Kesimpulannya , tidak ada masalah atau keadaan yang stressful (menimbulkan stres) di dunia ini. Yang menimbulkan stress di dunia ini adalah diri kita sendiri. Lingkungan tidak menyebabkan stress , kitalah yang mempersepsi lingkungan secara stressful atau penuh tekanan.l
Penutup
Satu hari ,ditengah-tengah padang pasir , Nabi Musa melihat ada orang yang membutuhkan pertolongan . Kemudian datanglah beliau dan mendapatkan seseorang yang sedang membenamkan tubuhnya yang telanjang ke dalam gundukan pasir.
“Ya, Nabi Allah, saya ini orang yang sangat miskin. Sama sekali saya tidak mempunyai baju untuk menutup aurat saya. Karenanya, saya benamkan tubuh ini ke dalam pasir. Doakan mudah-mudahan Tuhan berkenan menolong saya dari krisis moneter yang berkepanjangan ini.
Lalu Nabi Musa berdoa. Karena doa seorang nabi, Tuhan pun mengijabahnya. Orang itu lalu diselamatkan dari gundukan pasir dan kemudian memperoleh keuntungan dan harta yang melimpah.
One month later ….satu bulan kemudian , Nabi Musa datang kesebuah kota. Beliau terkejut menyaksikan banyak orang berkerumun di sekitar penjara sambil berteriak-teriak . Karena ingin tahu apa yang terjadi . Ia masuk kepenjara itu. Ia terkejut untuk yang kedua kalinya. Karena orang yang dipenjara itu ternyata orang yang dia selamatkan dari padang pasir. Lalu Nabi Musa bertanya : “Apa yang terjadi pada orang tersebut?”.
Lalu seseorang menjawab : “Orang ini pekerjaannya setiap hari mabuk-mabukan, bersenang-senang, tidak pernah bekerja. Suatu saat dalam keadaan mabuk., dia membunuh kawannya sendiri. Kerumunan orang ini adalah masa yang marah dan ingin membalas dendam atas perbuatan orang itu.
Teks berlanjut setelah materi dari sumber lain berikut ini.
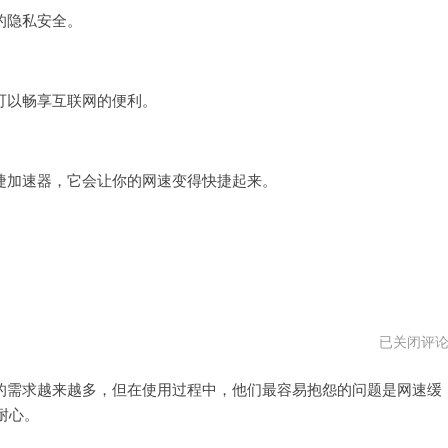
的隐私安全。
以畅享互联网的便利。
加速器，它会让你的网速变得快捷起来。
快
已关闭评
捷
加
需求越来越多，但在使用过程中，他们最容易抱怨的问题是网速缓
速
器
耐心。
vnp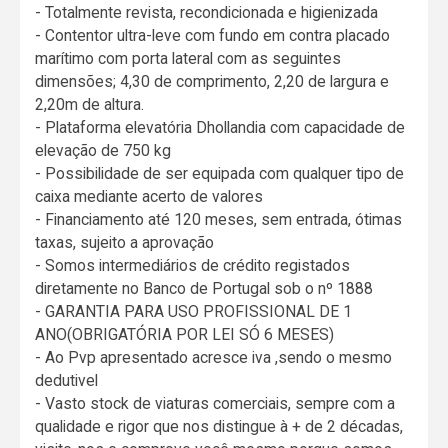
- Totalmente revista, recondicionada e higienizada
- Contentor ultra-leve com fundo em contra placado
marítimo com porta lateral com as seguintes
dimensões; 4,30 de comprimento, 2,20 de largura e
2,20m de altura.
- Plataforma elevatória Dhollandia com capacidade de
elevação de 750 kg
- Possibilidade de ser equipada com qualquer tipo de
caixa mediante acerto de valores
- Financiamento até 120 meses, sem entrada, ótimas
taxas, sujeito a aprovação
- Somos intermediários de crédito registados
diretamente no Banco de Portugal sob o nº 1888
- GARANTIA PARA USO PROFISSIONAL DE 1
ANO(OBRIGATÓRIA POR LEI SÓ 6 MESES)
- Ao Pvp apresentado acresce iva ,sendo o mesmo
dedutivel
- Vasto stock de viaturas comerciais, sempre com a
qualidade e rigor que nos distingue à + de 2 décadas,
Kemudian Nabi Musa mengundurkan diri dari tempat tersebut dan mengucapkan ayat suci Al-Qur”an : Sekiranya Allah memberikan rezeki yang luas kepada hamba-hamba-Nya, pastilah mereka berbuat zalim (kerusakan) di bumi ini(Al-Qur’an 42:27).
Setelah menyebutkan ayat Al-Qur’an itu , lalu Nabi Musa mengucapkan dua bait puisi :
Sekiranya kucing-kucing miskin kita beri sayap
Maka kucing itu akan terbang dan akan menghabiskan burung pipit
Peristiwa ini mengajarkan bagaimana perubahan perilaku pada tingkat individual dapat berpengaruh pada perubahan prilaku orang lain. Tidak benar bahwa orang miskin diberi kekayaan akan menjadi baik, juga tidak benar orang kaya kita jarah akan berubah menjadi baik. Semua itu tergantung pada sumber daya manusianya. Peristiwa diatas menggambarkan bagaimana seorang miskin yang diberi kekayaan ternyata tidak bisa mengunakan kekayaan secara baik. Dia berpoya-poya, mabuk-mabukan dan membuat kerusakan lalu akhirnya dipenjara.
Ini mengajarkan kepada kita bahwa “kucing-kucing miskin” jangan dijadikan pejabat. Sebab mereka akan mengabiskan seluruh kekayaan di negeri ini. Namun sungguh malang, di Indonesia kebanyalan pejabat dulunya ‘:kucing-kucing miskin’ ketika mendapat jabatan, rakusnya bukan main seluruh burung pipit dihabiskan. Segala macam kayu pun dihabiskan. Salah kita sendiri mengapa mengangkat kucing-kucing miskin jadi pejabat.! .Wallahu a’lam.